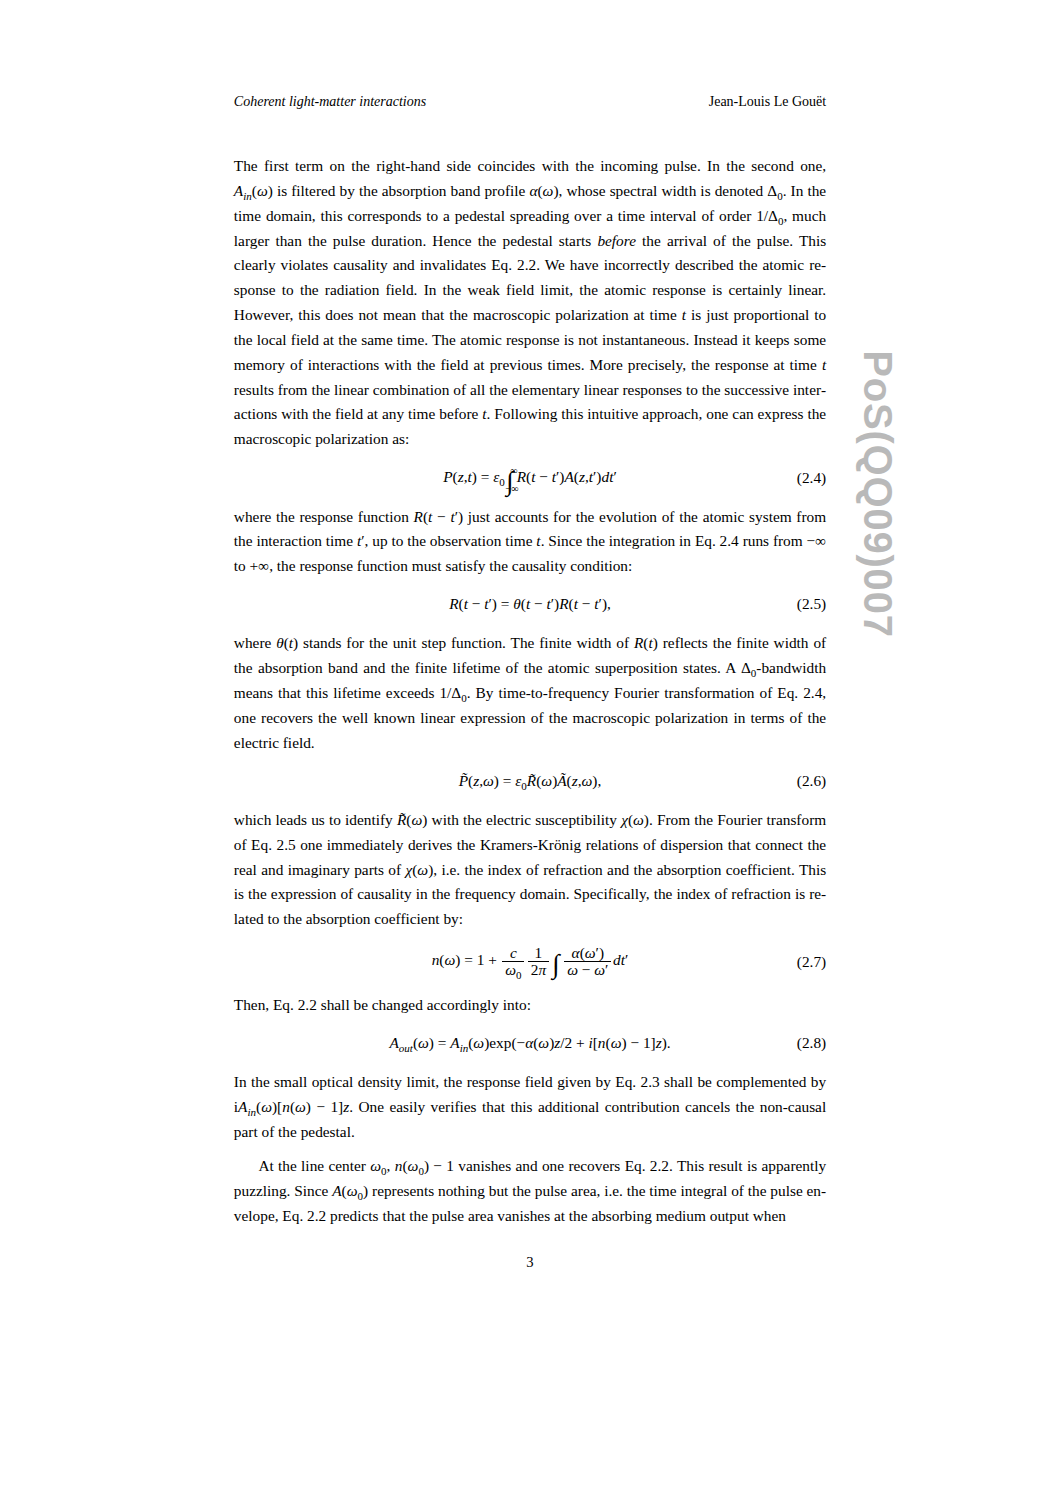Coherent light-matter interactions
Jean-Louis Le Gouët
The first term on the right-hand side coincides with the incoming pulse. In the second one, Ain(ω) is filtered by the absorption band profile α(ω), whose spectral width is denoted Δ0. In the time domain, this corresponds to a pedestal spreading over a time interval of order 1/Δ0, much larger than the pulse duration. Hence the pedestal starts before the arrival of the pulse. This clearly violates causality and invalidates Eq. 2.2. We have incorrectly described the atomic response to the radiation field. In the weak field limit, the atomic response is certainly linear. However, this does not mean that the macroscopic polarization at time t is just proportional to the local field at the same time. The atomic response is not instantaneous. Instead it keeps some memory of interactions with the field at previous times. More precisely, the response at time t results from the linear combination of all the elementary linear responses to the successive interactions with the field at any time before t. Following this intuitive approach, one can express the macroscopic polarization as:
P(z,t) = ε0∫∞−∞R(t − t′)A(z,t′)dt′ (2.4)
where the response function R(t − t′) just accounts for the evolution of the atomic system from the interaction time t′, up to the observation time t. Since the integration in Eq. 2.4 runs from −∞ to +∞, the response function must satisfy the causality condition:
R(t − t′) = θ(t − t′)R(t − t′), (2.5)
where θ(t) stands for the unit step function. The finite width of R(t) reflects the finite width of the absorption band and the finite lifetime of the atomic superposition states. A Δ0-bandwidth means that this lifetime exceeds 1/Δ0. By time-to-frequency Fourier transformation of Eq. 2.4, one recovers the well known linear expression of the macroscopic polarization in terms of the electric field.
P̃(z,ω) = ε0R̃(ω)Ã(z,ω), (2.6)
which leads us to identify R̃(ω) with the electric susceptibility χ(ω). From the Fourier transform of Eq. 2.5 one immediately derives the Kramers-Krönig relations of dispersion that connect the real and imaginary parts of χ(ω), i.e. the index of refraction and the absorption coefficient. This is the expression of causality in the frequency domain. Specifically, the index of refraction is related to the absorption coefficient by:
n(ω) = 1 + cω012π∫α(ω′) ω − ω′dt′ (2.7)
Then, Eq. 2.2 shall be changed accordingly into:
Aout(ω) = Ain(ω)exp(−α(ω)z/2 + i[n(ω) − 1]z). (2.8)
In the small optical density limit, the response field given by Eq. 2.3 shall be complemented by iAin(ω)[n(ω) − 1]z. One easily verifies that this additional contribution cancels the non-causal part of the pedestal.
At the line center ω0, n(ω0) − 1 vanishes and one recovers Eq. 2.2. This result is apparently puzzling. Since A(ω0) represents nothing but the pulse area, i.e. the time integral of the pulse envelope, Eq. 2.2 predicts that the pulse area vanishes at the absorbing medium output when
PoS(QQ09)007
3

---

Without the pictures, reproduce the entries exactly.

Coherent light-matter interactions
Jean-Louis Le Gouët
The first term on the right-hand side coincides with the incoming pulse. In the second one, Ain(ω) is filtered by the absorption band profile α(ω), whose spectral width is denoted Δ0. In the time domain, this corresponds to a pedestal spreading over a time interval of order 1/Δ0, much larger than the pulse duration. Hence the pedestal starts before the arrival of the pulse. This clearly violates causality and invalidates Eq. 2.2. We have incorrectly described the atomic response to the radiation field. In the weak field limit, the atomic response is certainly linear. However, this does not mean that the macroscopic polarization at time t is just proportional to the local field at the same time. The atomic response is not instantaneous. Instead it keeps some memory of interactions with the field at previous times. More precisely, the response at time t results from the linear combination of all the elementary linear responses to the successive interactions with the field at any time before t. Following this intuitive approach, one can express the macroscopic polarization as:
P(z,t) = ε0∫∞−∞R(t − t′)A(z,t′)dt′ (2.4)
where the response function R(t − t′) just accounts for the evolution of the atomic system from the interaction time t′, up to the observation time t. Since the integration in Eq. 2.4 runs from −∞ to +∞, the response function must satisfy the causality condition:
R(t − t′) = θ(t − t′)R(t − t′), (2.5)
where θ(t) stands for the unit step function. The finite width of R(t) reflects the finite width of the absorption band and the finite lifetime of the atomic superposition states. A Δ0-bandwidth means that this lifetime exceeds 1/Δ0. By time-to-frequency Fourier transformation of Eq. 2.4, one recovers the well known linear expression of the macroscopic polarization in terms of the electric field.
P̃(z,ω) = ε0R̃(ω)Ã(z,ω), (2.6)
which leads us to identify R̃(ω) with the electric susceptibility χ(ω). From the Fourier transform of Eq. 2.5 one immediately derives the Kramers-Krönig relations of dispersion that connect the real and imaginary parts of χ(ω), i.e. the index of refraction and the absorption coefficient. This is the expression of causality in the frequency domain. Specifically, the index of refraction is related to the absorption coefficient by:
n(ω) = 1 + cω012π∫α(ω′) ω − ω′dt′ (2.7)
Then, Eq. 2.2 shall be changed accordingly into:
Aout(ω) = Ain(ω)exp(−α(ω)z/2 + i[n(ω) − 1]z). (2.8)
In the small optical density limit, the response field given by Eq. 2.3 shall be complemented by iAin(ω)[n(ω) − 1]z. One easily verifies that this additional contribution cancels the non-causal part of the pedestal.
At the line center ω0, n(ω0) − 1 vanishes and one recovers Eq. 2.2. This result is apparently puzzling. Since A(ω0) represents nothing but the pulse area, i.e. the time integral of the pulse envelope, Eq. 2.2 predicts that the pulse area vanishes at the absorbing medium output when
PoS(QQ09)007
3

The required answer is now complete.